Mais au-delà de l’émotion, les débats se sont montrés très techniques, se focalisant sur les règles de sécurité lors de la battue. Gaël occupait le poste de traqueur, chargé de poursuivre le gibier. En France, cette fonction n’est pas réglementée partout de la même manière.

En Dordogne, le tir du traqueur n’est pas conseillé, mais pas interdit non plus. Dès lors, toute la question est de savoir si le traqueur a commis une faute en tirant depuis sa position vers le sanglier. « On ne me l’a pas interdit », assure le tireur. Les auditions de témoins ont montré que ce genre de tir, en Dordogne, n’est qu’exceptionnel. Le directeur de la battue affirme qu’il avait donné la consigne de ne pas procéder à cette pratique. « Je m’en rappelle pas », insiste Gaël.

Qui dit vrai ?

Il reste « persuadé » d’avoir appliqué la règle d’or des chasseurs : réaliser un tir fichant, c’est-à-dire orienté vers le sol, par sécurité, et non vers l’horizon. La présidente du tribunal rappelle que le chasseur avait pourtant fait cette déclaration lors de son audition : « Les règles, nous les connaissons par cœur mais nous ne les respectons pas. » Le trentenaire revient sur ses propos à la barre : « Je suis plutôt rigoureux dans les règles. »

Existe aussi l’hypothèse, avancée par la défense, d’un rebond de la balle. Mais aucun ricochet n’a été trouvé.

L‘audience a aussi été marquée par les questions au directeur de battue. Interrogé sur les manquements aux règles de sécurité dont il est accusé, le septuagénaire répond : « Tous les chasseurs avaient déjà chassé chez nous et connaissaient les postes […] On n’a pas à dire ce qu’ils doivent faire. » Cette dernière phrase a semblé sonner comme un aveu sur des défauts dans l’encadrement de la battue. « J’ai dit aux traqueurs de ne pas tirer pendant la traque, s’est-il alors repris. J’ai bien donné les consignes ! »

Ouverture de la chasse 2023 : la sécurité en ligne de mire

Sur le plan national, les accidents de chasse sont en nette baisse. En Gironde, aucun n’a été déploré la saison dernière. Et les formations à la sécurité continuent de se développer.

La sécurité est un enjeu majeur pour l’ouverture de la chasse en 2023. Alors que les accidents de chasse sont en baisse au niveau national, il est essentiel de garantir la sécurité des pratiquants et de prévenir tout drame comme celui survenu à Rudeau-Ladosse en novembre dernier.

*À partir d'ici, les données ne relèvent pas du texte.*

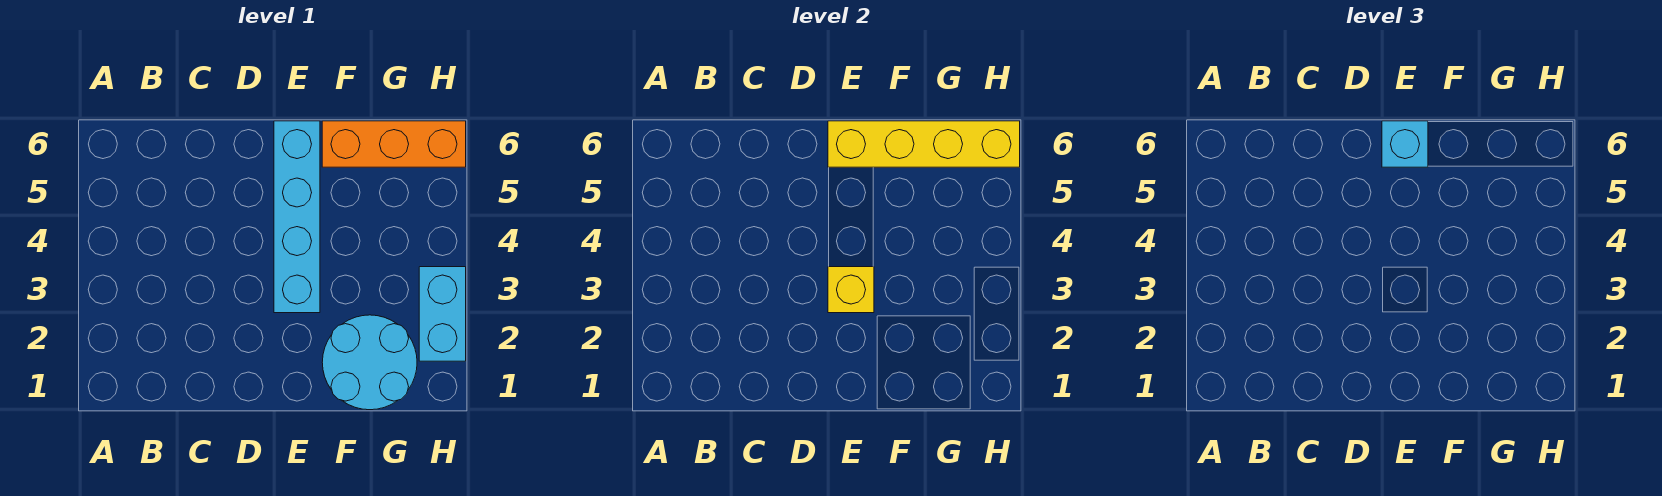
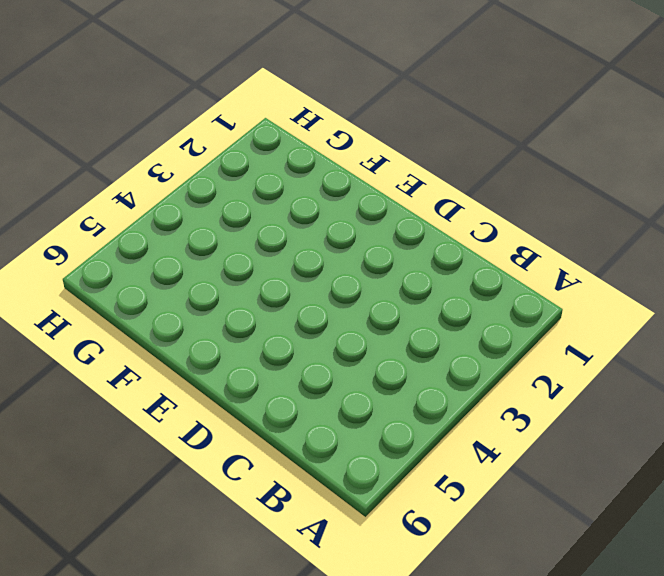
none -> cyan brick E3:E6 level 1
none -> cyan round brick F1:G2 level 1

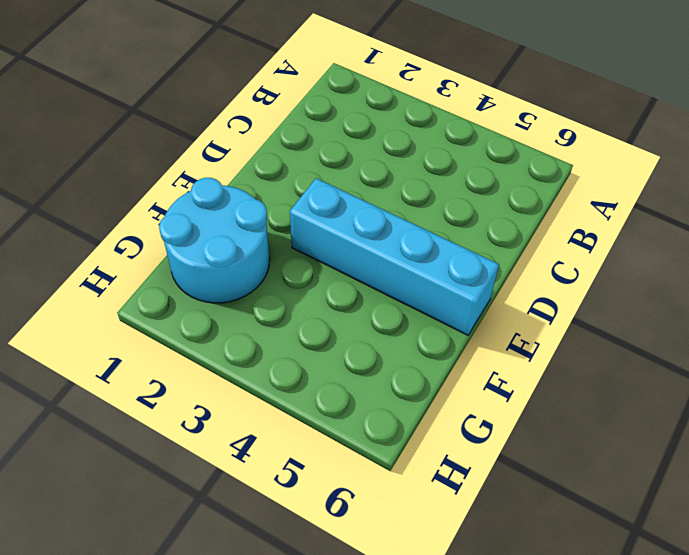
none -> orange brick F6:H6 level 1
none -> cyan brick H2:H3 level 1

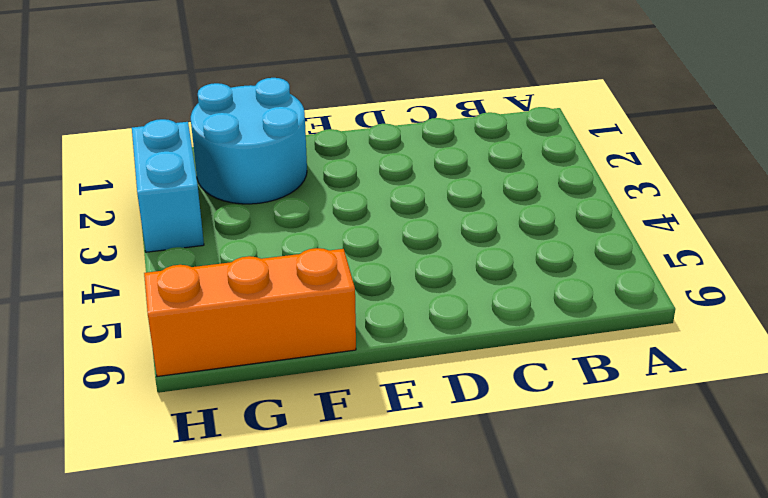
none -> cyan brick E3:E6 level 1
none -> yellow brick E3 level 2

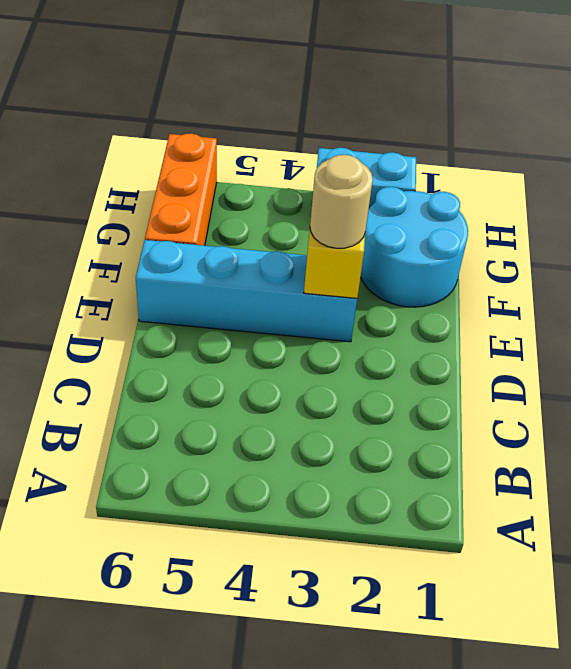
tan round brick E3 level 3 -> none
none -> yellow brick E6:H6 level 2
none -> cyan brick E6 level 3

Les formations à la sécurité sont de plus en plus nombreuses et permettent aux chasseurs d’acquérir les connaissances nécessaires pour minimiser les risques lors des parties de chasse. En Gironde, par exemple, aucune accident n’a été déploré la saison passée, ce qui démontre l’efficacité des mesures prises.

Cependant, il est important de rester vigilants et de continuer à sensibiliser les chasseurs aux règles de sécurité, notamment en ce qui concerne le tir fichant et la bonne pratique de la chasse en groupe. La responsabilité individuelle de chaque chasseur est également primordiale afin d’éviter tout accident regrettable.

L’ouverture de la chasse en 2023 sera donc placée sous le signe de la sécurité, avec des contrôles renforcés et des formations accessibles à tous les chasseurs. L’objectif est de préserver la passion de la chasse tout en garantissant la sécurité de tous les acteurs de cette activité.